Andrew Sekel, PhD, is CEO of specialty networks for Optum. He oversees behavioral health, complex medical conditions and physical health services in the employer and health plan markets, as well as in Medicaid, Medicare and other programs.
Sekel has extensive experience in the commercial and public sector healthcare markets. He was vice president of business development for the specialty division of Centene Corporation in St. Louis, and prior to that, he co-founded and led several behavioral health management companies in Texas and California. He received his BA in psychology, MEd in special education, and PhD in counseling psychology from the University of Texas at Austin.
However, Sekel’s many accomplishments were hard fought, going all the way back to his childhood. At the age of eight, he and his family escaped from Hungary in 1957 during a revolution that led to the government’s collapse. The fears brought on by severe political unrest and the physical challenges related to living in an occupied country prompted a few families to hope for a better life in the United States. And they risked everything for the chance of a new beginning.
Once in America, Sekel’s family along with several others, none of whom spoke any English, began a new life in the United States. However, they also experienced the effects of trauma and isolation. Their community gathered for dinner Sundays to nurture their spirits as well as their bodies. Hungarians who had emigrated earlier helped them learn the language and find jobs.
The impact on Sekel as an eight-year-old was profound, especially at school. He didn’t speak English, and no one at the school could communicate with him in Hungarian. But Sekel was a math whiz, and math is a universal language. He could perform at the fourth-grade level in math, which earned him the respect of his teachers who took an interest in helping him succeed.
The ingredients that helped Sekel’s recovery are the same things that help the rest of us recover from trauma: A focus on our strengths; love and support from our peers; and opportunities to contribute to the wellbeing of others.

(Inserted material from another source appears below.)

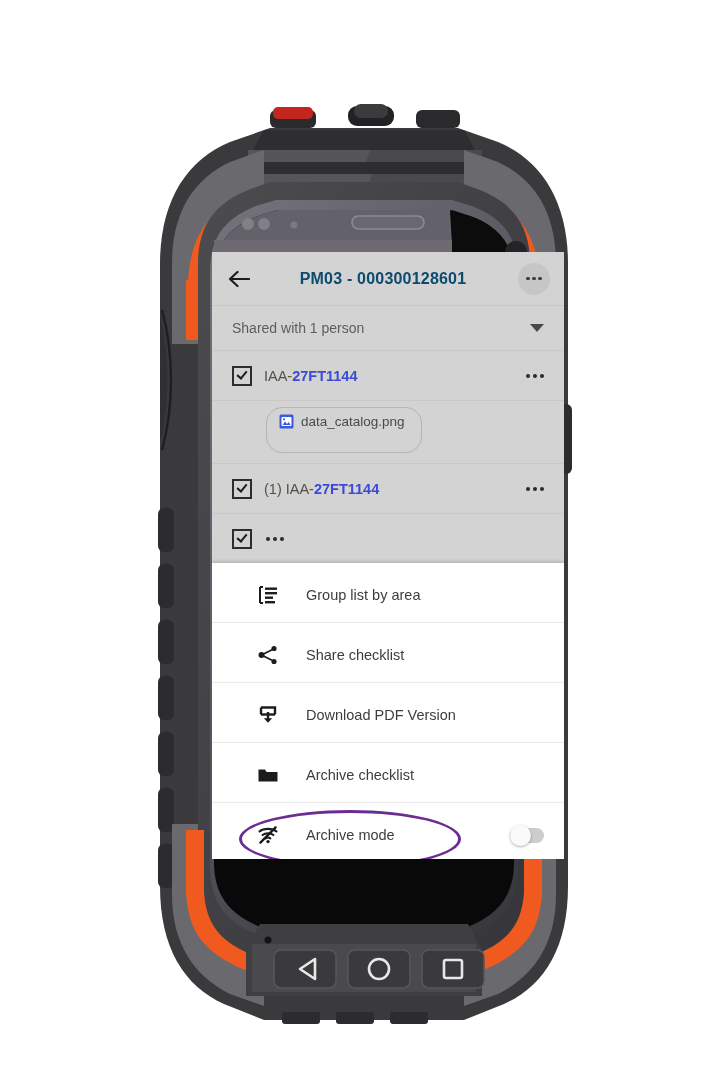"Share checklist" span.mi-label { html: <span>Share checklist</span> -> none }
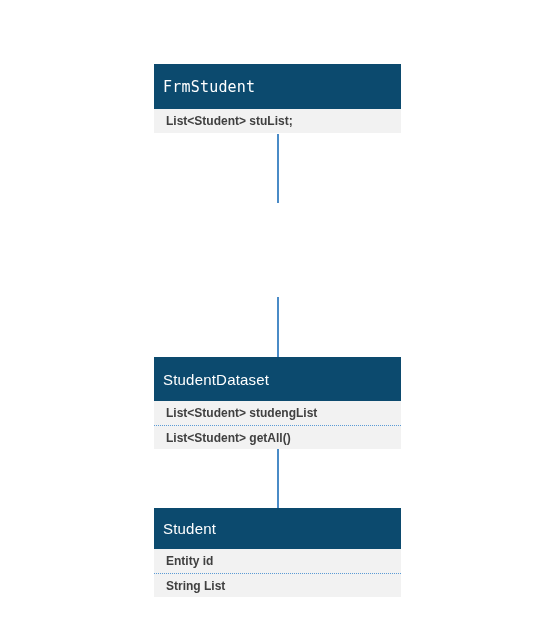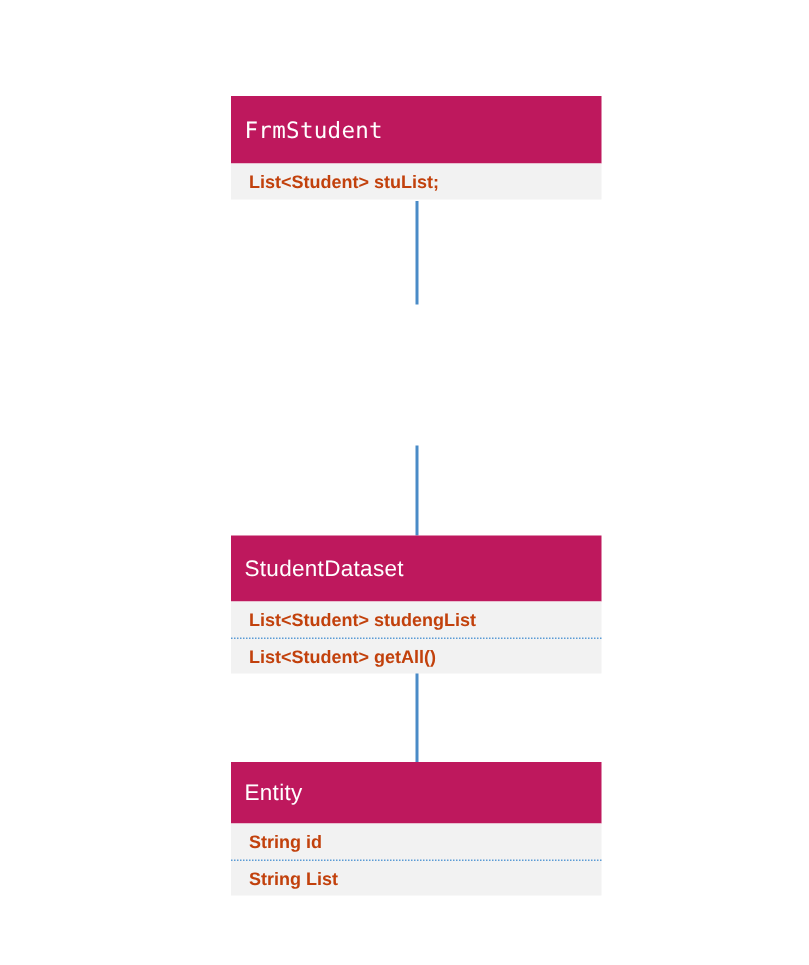"FrmStudent" .class-header { background: #be185d -> #0c4a6e }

BH: Seems like you had a lot to recover from at an early age, Andy. When you think back on those times today, what comes to mind for you?
Sekel: I haven’t seen most of those people [from our Hungarian community] in over 40 years, but when I think of them right now, I can see their faces as plain as day and can hear their voices in my memories. They still mean a lot to me. When a community survives and then thrives together, a special bond is created that strengthens all the members collectively and individually. I can’t imagine how my family would have survived without the support of that little community. We shared our resources, our jobs and our stories.
This normalized our individual experiences and validated our perceptions. Through this we gained resilience, adaptability and a determination to not give up. I still have strong feeling for all of them. This is why community remains so important to me today and why I deliberately include a focus on it in the work we do.
BH: Can you share with us some of the specific things Optum is doing to promote recovery for individuals and for communities?
Sekel: The work that Sue Bergeson and her team in the director of our Consumer and Family Affairs department have accomplished over the past few years has probably made the most difference in this area. Early in 2009, Sue established our Consumer Advisory Board that advises us on recovery approaches from the perspective of service users. I attended the last meeting–stayed for the whole thing. It was very helpful to glean support and information from that board. It also gave us a chance to bounce some of our recovery and resilience ideas around and get their feedback.
As for connecting with the community, we have several ways of doing this. My personal experience of recovery that began when I was eight years old taught me the important role community plays in the healing and resilience-building process.
Sue and her team developed an approach to linking well trained peers with people who are interested in recovering and have had very good outcomes from this. Optum hires some peers directly and also contracts with peer and other recovery based organizations to make this service available in communities. In most cases, these resources are focused on underserved groups. The peers work in hospitals linking people to the community, as well as other programs. The basic goal is to keep people in the community where their natural supports can be involved in their healing.
BH: What other approaches do you use to strengthen the behavioral health of communities?
Sekel: We’ve been focusing on mobilizing communities to reduce the effects of trauma and isolation people experience on a day to day basis. If community members know what to do to help each other, in spite of the effects of stigma, they can significantly impact and improve each other’s ability to cope effectively with trauma and isolation.